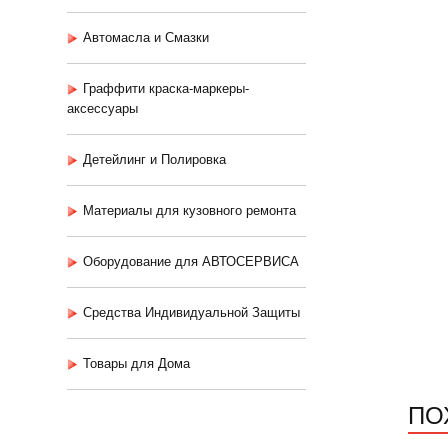
Автомасла и Смазки
Граффити краска-маркеры-
аксессуары
Детейлинг и Полировка
Материалы для кузовного ремонта
Оборудование для АВТОСЕРВИСА
Средства Индивидуальной Защиты
Товары для Дома
ПО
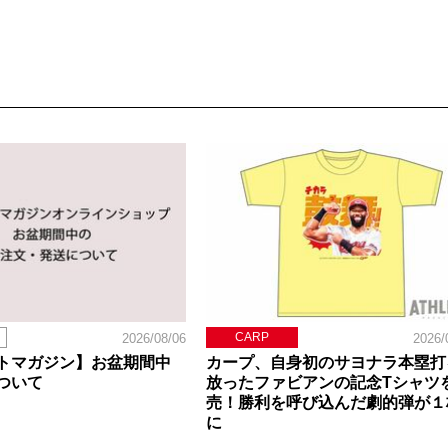
CARP
2026/08/06
2026/
トマガジン】お盆期間中
カープ、自身初のサヨナラ本塁打
ついて
放ったファビアンの記念Tシャツ
売！勝利を呼び込んだ劇的弾が１
に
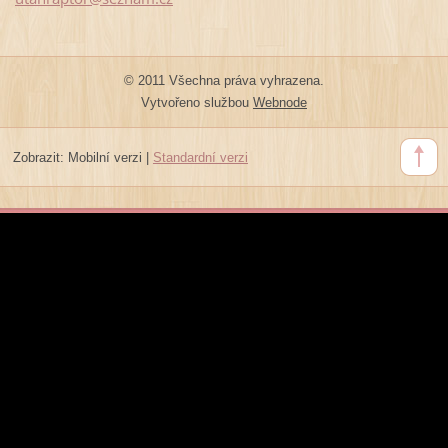
© 2011 Všechna práva vyhrazena.
Vytvořeno službou
Webnode
Zobrazit:
Mobilní verzi
|
Standardní verzi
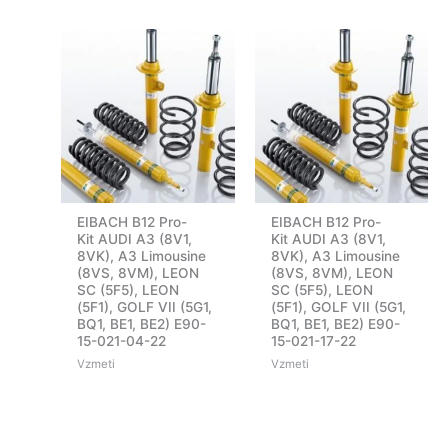
EIBACH B12 Pro-
EIBACH B12 Pro-
Kit AUDI A3 (8V1,
Kit AUDI A3 (8V1,
8VK), A3 Limousine
8VK), A3 Limousine
(8VS, 8VM), LEON
(8VS, 8VM), LEON
SC (5F5), LEON
SC (5F5), LEON
(5F1), GOLF VII (5G1,
(5F1), GOLF VII (5G1,
BQ1, BE1, BE2) E90-
BQ1, BE1, BE2) E90-
15-021-04-22
15-021-17-22
Vzmeti
Vzmeti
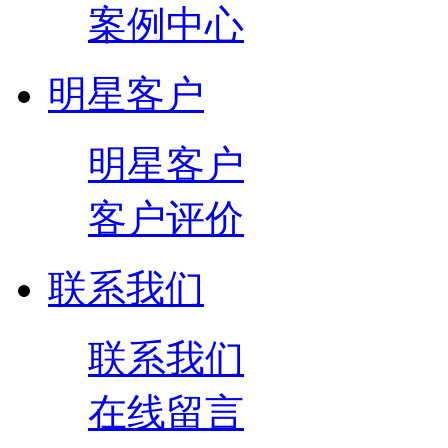
案例中心
明星客户
明星客户
客户评价
联系我们
联系我们
在线留言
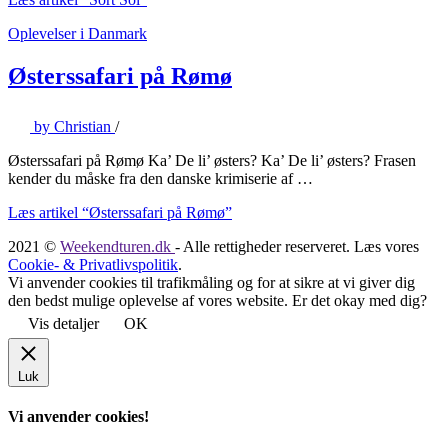
Oplevelser i Danmark
Østerssafari på Rømø
by
Christian
/
Østerssafari på Rømø Ka’ De li’ østers? Ka’ De li’ østers? Frasen
kender du måske fra den danske krimiserie af …
Læs artikel
“Østerssafari på Rømø”
2021 ©
Weekendturen.dk
- Alle rettigheder reserveret. Læs vores
Cookie- & Privatlivspolitik
.
Vi anvender cookies til trafikmåling og for at sikre at vi giver dig
den bedst mulige oplevelse af vores website. Er det okay med dig?
Vis detaljer
OK
Luk
Vi anvender cookies!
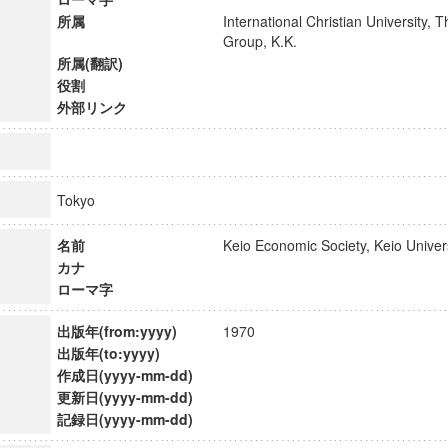
所属
International Christian University, 
Group, K.K.
所属(翻訳)
役割
外部リンク
Tokyo
名前
Keio Economic Society, Keio Univ
カナ
ローマ字
出版年(from:yyyy)
1970
ンス教育研究センター
出版年(to:yyyy)
端的教育研究拠点
作成日(yyyy-mm-dd)
のサイエンス」
更新日(yyyy-mm-dd)
記録日(yyyy-mm-dd)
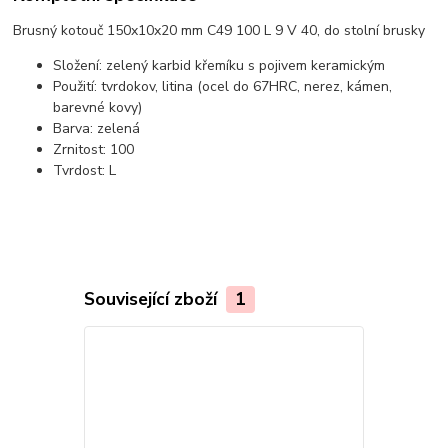
Brusný kotouč 150x10x20 mm C49 100 L 9 V 40, do stolní brusky
Složení: zelený karbid křemíku s pojivem keramickým
Použití: tvrdokov, litina (ocel do 67HRC, nerez, kámen,
barevné kovy)
Barva: zelená
Zrnitost: 100
Tvrdost: L
Související zboží
1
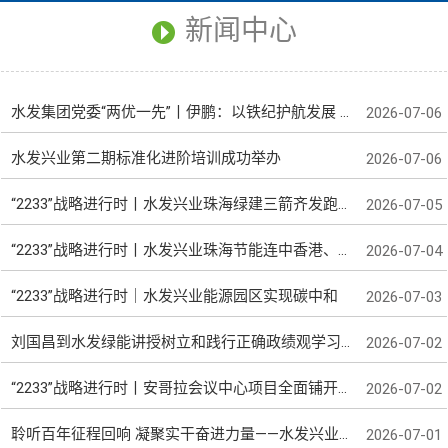
新闻中心
水发集团党委“两优一先”丨伊鹏：以铁纪护航发展 用担当诠释忠诚
2026-07-06
水发兴业第二期标准化进阶培训成功举办
2026-07-06
“2233”战略进行时丨水发兴业珠海绿建三箭齐发跑出高质量发展加速度
2026-07-05
“2233”战略进行时丨水发兴业珠海节能连中香港、澳洲幕墙项目
2026-07-04
“2233”战略进行时｜水发兴业能源园区实现碳中和
2026-07-03
刘国昌到水发绿能讲授树立和践行正确政绩观学习教育专题党课
2026-07-02
“2233”战略进行时丨安哥拉会议中心项目全面铺开钢结构施工
2026-07-02
聆听百年征程回响 凝聚实干奋进力量——水发兴业组织收看庆祝中国共产党成立105周年大会实况直播
2026-07-01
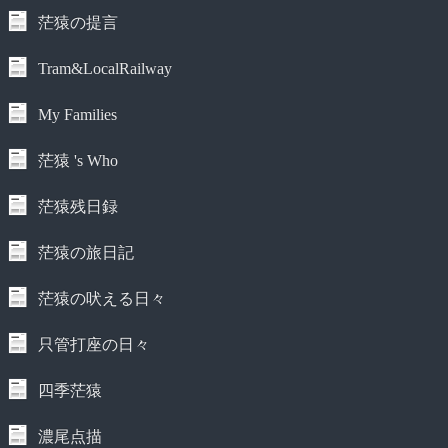
茫猿の提言
Tram&LocalRailway
My Families
茫猿 's Who
茫猿残日録
茫猿の旅日記
茫猿の吠える日々
只管打座の日々
四季茫猿
濃尾点描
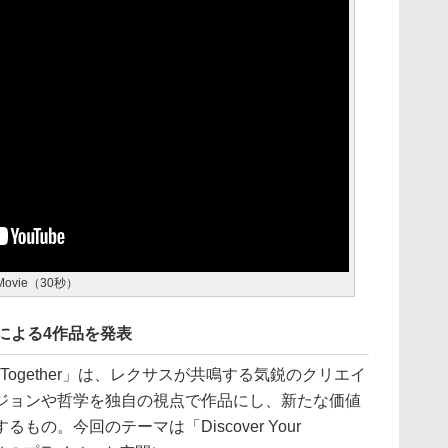
r Movie（30秒）
026」による4作品を発表
r Together」は、レクサスが共鳴する気鋭のクリエイ
ジョンや哲学を独自の視点で作品にし、新たな価値
の。今回のテーマは「Discover Your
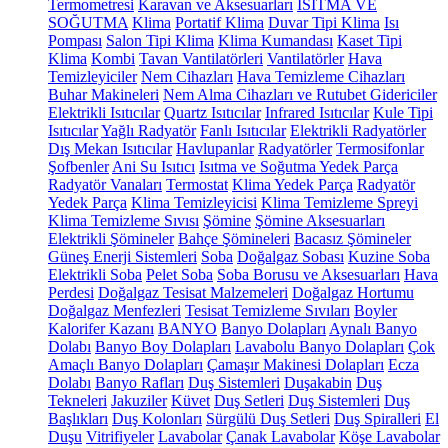
Termometresi
Karavan ve Aksesuarları
ISITMA VE
SOĞUTMA
Klima
Portatif Klima
Duvar Tipi Klima
Isı
Pompası
Salon Tipi Klima
Klima Kumandası
Kaset Tipi
Klima
Kombi
Tavan Vantilatörleri
Vantilatörler
Hava
Temizleyiciler
Nem Cihazları
Hava Temizleme Cihazları
Buhar Makineleri
Nem Alma Cihazları ve Rutubet Gidericiler
Elektrikli Isıtıcılar
Quartz Isıtıcılar
Infrared Isıtıcılar
Kule Tipi
Isıtıcılar
Yağlı Radyatör
Fanlı Isıtıcılar
Elektrikli Radyatörler
Dış Mekan Isıtıcılar
Havlupanlar
Radyatörler
Termosifonlar
Şofbenler
Ani Su Isıtıcı
Isıtma ve Soğutma Yedek Parça
Radyatör Vanaları
Termostat
Klima Yedek Parça
Radyatör
Yedek Parça
Klima Temizleyicisi
Klima Temizleme Spreyi
Klima Temizleme Sıvısı
Şömine
Şömine Aksesuarları
Elektrikli Şömineler
Bahçe Şömineleri
Bacasız Şömineler
Güneş Enerji Sistemleri
Soba
Doğalgaz Sobası
Kuzine Soba
Elektrikli Soba
Pelet Soba
Soba Borusu ve Aksesuarları
Hava
Perdesi
Doğalgaz Tesisat Malzemeleri
Doğalgaz Hortumu
Doğalgaz Menfezleri
Tesisat Temizleme Sıvıları
Boyler
Kalorifer Kazanı
BANYO
Banyo Dolapları
Aynalı Banyo
Dolabı
Banyo Boy Dolapları
Lavabolu Banyo Dolapları
Çok
Amaçlı Banyo Dolapları
Çamaşır Makinesi Dolapları
Ecza
Dolabı
Banyo Rafları
Duş Sistemleri
Duşakabin
Duş
Tekneleri
Jakuziler
Küvet
Duş Setleri
Duş Sistemleri
Duş
Başlıkları
Duş Kolonları
Sürgülü Duş Setleri
Duş Spiralleri
El
Duşu
Vitrifiyeler
Lavabolar
Çanak Lavabolar
Köşe Lavabolar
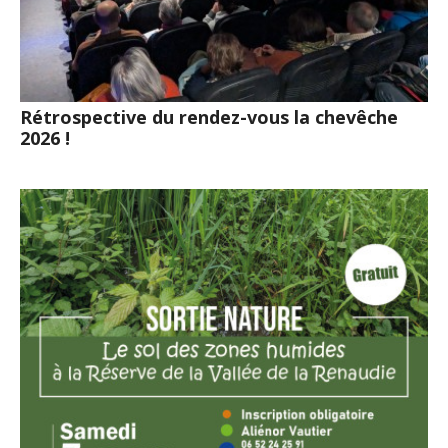
Rétrospective du rendez-vous la chevêche
2026 !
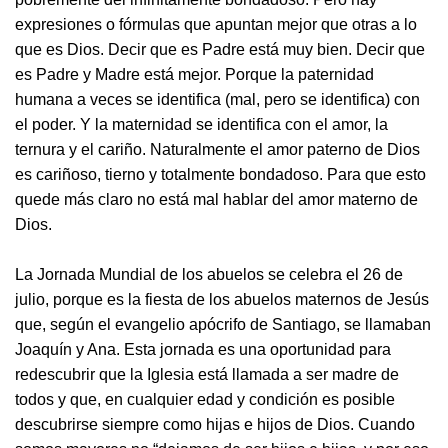
expresiones o fórmulas que apuntan mejor que otras a lo
que es Dios. Decir que es Padre está muy bien. Decir que
es Padre y Madre está mejor. Porque la paternidad
humana a veces se identifica (mal, pero se identifica) con
el poder. Y la maternidad se identifica con el amor, la
ternura y el cariño. Naturalmente el amor paterno de Dios
es cariñoso, tierno y totalmente bondadoso. Para que esto
quede más claro no está mal hablar del amor materno de
Dios.
La Jornada Mundial de los abuelos se celebra el 26 de
julio, porque es la fiesta de los abuelos maternos de Jesús
que, según el evangelio apócrifo de Santiago, se llamaban
Joaquín y Ana. Esta jornada es una oportunidad para
redescubrir que la Iglesia está llamada a ser madre de
todos y que, en cualquier edad y condición es posible
descubrirse siempre como hijas e hijos de Dios. Cuando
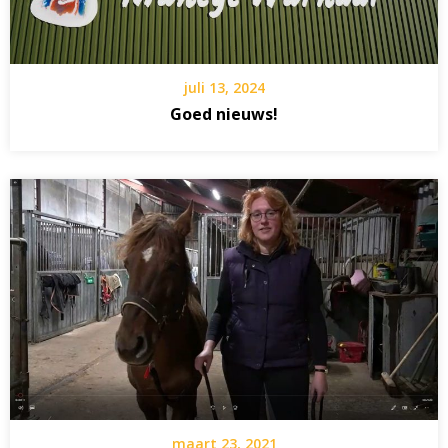
juli 13, 2024
Goed nieuws!
maart 23, 2021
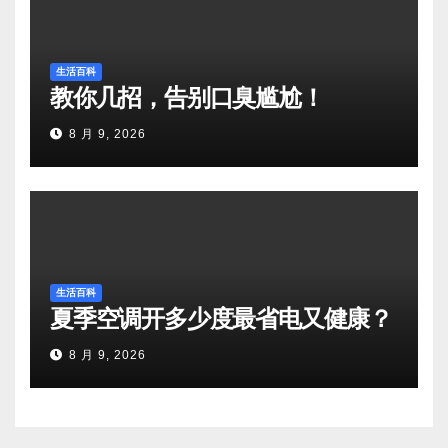
生活百科
教你几招，告别口臭尴尬！
8 月 9, 2026
生活百科
夏季空调开多少度最省电又健康？
8 月 9, 2026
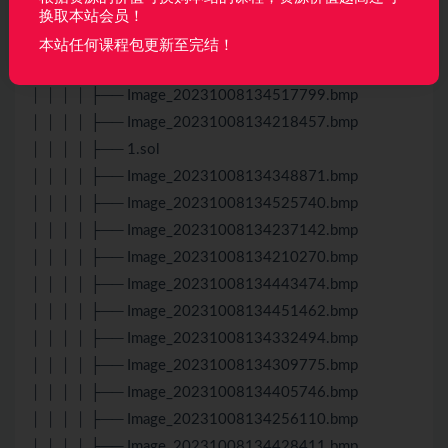
│ │ │ │ ├── Image_20231008134416826.bmp
换取本站会员！
│ │ │ │ ├── Image_20231008134438281.bmp
本站任何课程包更新至完结！
│ │ │ │ ├── Image_20231008134326951.bmp
│ │ │ │ ├── Image_20231008134517799.bmp
│ │ │ │ ├── Image_20231008134218457.bmp
│ │ │ │ ├── 1.sol
│ │ │ │ ├── Image_20231008134348871.bmp
│ │ │ │ ├── Image_20231008134525740.bmp
│ │ │ │ ├── Image_20231008134237142.bmp
│ │ │ │ ├── Image_20231008134210270.bmp
│ │ │ │ ├── Image_20231008134443474.bmp
│ │ │ │ ├── Image_20231008134451462.bmp
│ │ │ │ ├── Image_20231008134332494.bmp
│ │ │ │ ├── Image_20231008134309775.bmp
│ │ │ │ ├── Image_20231008134405746.bmp
│ │ │ │ ├── Image_20231008134256110.bmp
│ │ │ │ ├── Image_20231008134428411.bmp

____________

▶ **Task requirements**
Line by line, check the listing above for the string "Radyatörler" and say how many lines have it, giving the number alone.

▶ **Completed exercise**
2